Electric field inside a sphere

[jackyyoyoyo]

I'm confused with the electric field inside a sphere.
The book said that E=k_eQr/a^3
While one of the properities of electrostatic equilibrium mentioned that the E-field is zero everywhere inside the conductor.
Are there any exceptional cases?

Thanks in advance.

 

[Nugatory]

You'll have to tell us more about the problem: Conducting ot non-conducting sphere? What if any electrical charges are present, and where are they?

 

[Doc Al]

Are you sure that your book was describing the field within a conducting sphere?

 

[Doc Al]

I'm confused with the electric field inside a sphere.
The book said that E=k_eQr/a^3

That looks to me like the field within a uniform sphere of charge Q and radius a at a distance r from the center (where r < a). It's not a conducting sphere.

 

[jackyyoyoyo]

Thanks for answering my question.
I think I lack of consideration on whether the sphere is conducting or insulating.
The conducting sphere will have E=0 while the insulating sphere will have E=k_eQr/a^3

 

[ZapperZ]

Thanks for answering my question.
I think I lack of consideration on whether the sphere is conducting or insulating.
The conducting sphere will have E=0 while the insulating sphere will have E=k_eQr/a^3

This is still incomplete!

You need to go back to the book, and re-read from the beginning the derivation that produced such an electric field. Pay attention to the charge distribution or charge density inside the sphere. Is it a uniform distribution? Or does it have a radial dependence, etc...?

If you still do not understand this, then copy the exact scenario from your text into here. Otherwise, we are looking at this problem through what you think you understood, not what it actually is.

Zz.

 

[Doc Al]

That looks to me like the field within a uniform sphere of charge Q and radius a

In case I wasn't clear: By "uniform sphere of charge Q" I mean a sphere of radius "a" filled with a uniform charge density such that the total charge is Q.

 

[jackyyoyoyo]

That looks to me like the field within a uniform sphere of charge Q and radius a at a distance r from the center (where r < a). It's not a conducting sphere.

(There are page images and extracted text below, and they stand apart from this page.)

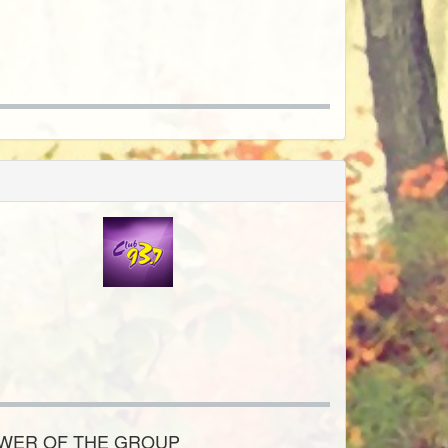
OWER OF THE GROUP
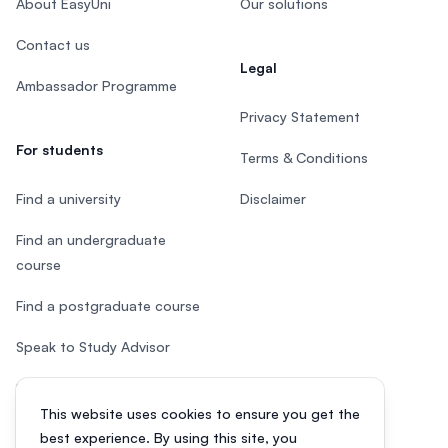
About EasyUni
Our solutions
Contact us
Legal
Ambassador Programme
Privacy Statement
For students
Terms & Conditions
Find a university
Disclaimer
Find an undergraduate
course
Find a postgraduate course
Speak to Study Advisor
Study in Malaysia
This website uses cookies to ensure you get the
Check your eligibility
best experience. By using this site, you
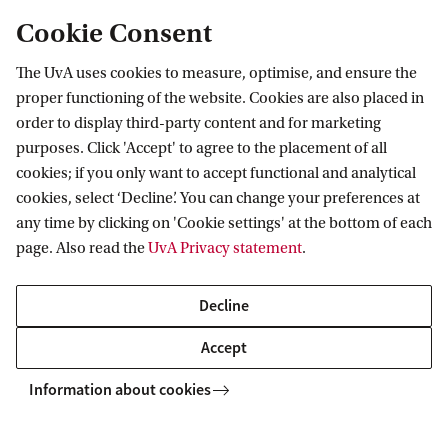
Cookie Consent
The UvA uses cookies to measure, optimise, and ensure the
Tax status
proper functioning of the website. Cookies are also placed in
order to display third-party content and for marketing
purposes. Click 'Accept' to agree to the placement of all
cookies; if you only want to accept functional and analytical
cookies, select ‘Decline’. You can change your preferences at
any time by clicking on 'Cookie settings' at the bottom of each
page. Also read the
UvA Privacy statement
.
Amsterdam University Fund
About the fund
Decline
Accept
Information about cookies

In case I wasn't clear: By "uniform sphere of charge Q" I mean a sphere of radius "a" filled with a uniform charge density such that the total charge is Q.

You are right!
and the charge is uniformly distributed.

 

[jtbell]

Then the sphere is not a conductor, and the following statement does not apply.

While one of the properities of electrostatic equilibrium mentioned that the E-field is zero everywhere inside the conductor.

 

[SleepDeprived]

I'm confused with the electric field inside a sphere.
The book said that E=k_eQr/a^3
While one of the properities of electrostatic equilibrium mentioned that the E-field is zero everywhere inside the conductor.
Are there any exceptional cases?

Thanks in advance.

I think both conditions are not quite the same.

For the sphere, if you have charges distributed equally on the surface of the sphere, then the net electric field inside the sphere is zero.
You can use Gauss law. This link talks about it: http://farside.ph.utexas.edu/teaching/302l/lectures/node25.html

For the conductor, the reason why there is no field inside a conductor is a bit different. Because a conductor has so much free electrons,
a field cannot penetrate inside a conductor. But if you have a thin enough conductor, and a strong enough field, then sure the field can
penetrate through the thin conductor and so you can have a field there.

You may have to try to visualize how a field is created. A field is created by having a net charge whether positive or negative. Supposed
you have a metal wire of your choice which obviously has net charge of zero. Although this wire has a lot of free electrons moving around but they
are balanced out by the same positive charge of the nucleus. In order to created a field within a conductor, you need to somehow
"move" the electrons at least temporarily to one side locally which exposes a net positive charges. So now you have a net charge
which will give you an electric field. But since the wire or any typical conductor has so much free electrons that as soon as you "move" a
group of electrons to one side, that empty space will immediately replaced by a bunch of free electrons from nearby since there are
so much available electrons. Think of trying to move water in a bucket with your hand. As soon as you move the water, that temporary
void will be replaced with water nearby. That is why people say there is no field within a conductor since it's very difficult to get an electric
field strong enough to penetrate a conductor. But on the surface of a conductor, a field doesn't have to be strong enough to temporarily
move electrons to create a temporary net charge.
On the other hand, if you have a non-conductor which is the opposite of conductor that there are very little free electrons, therefore
it's easier to create a net charge since there are not enough free electrons to fill the gap.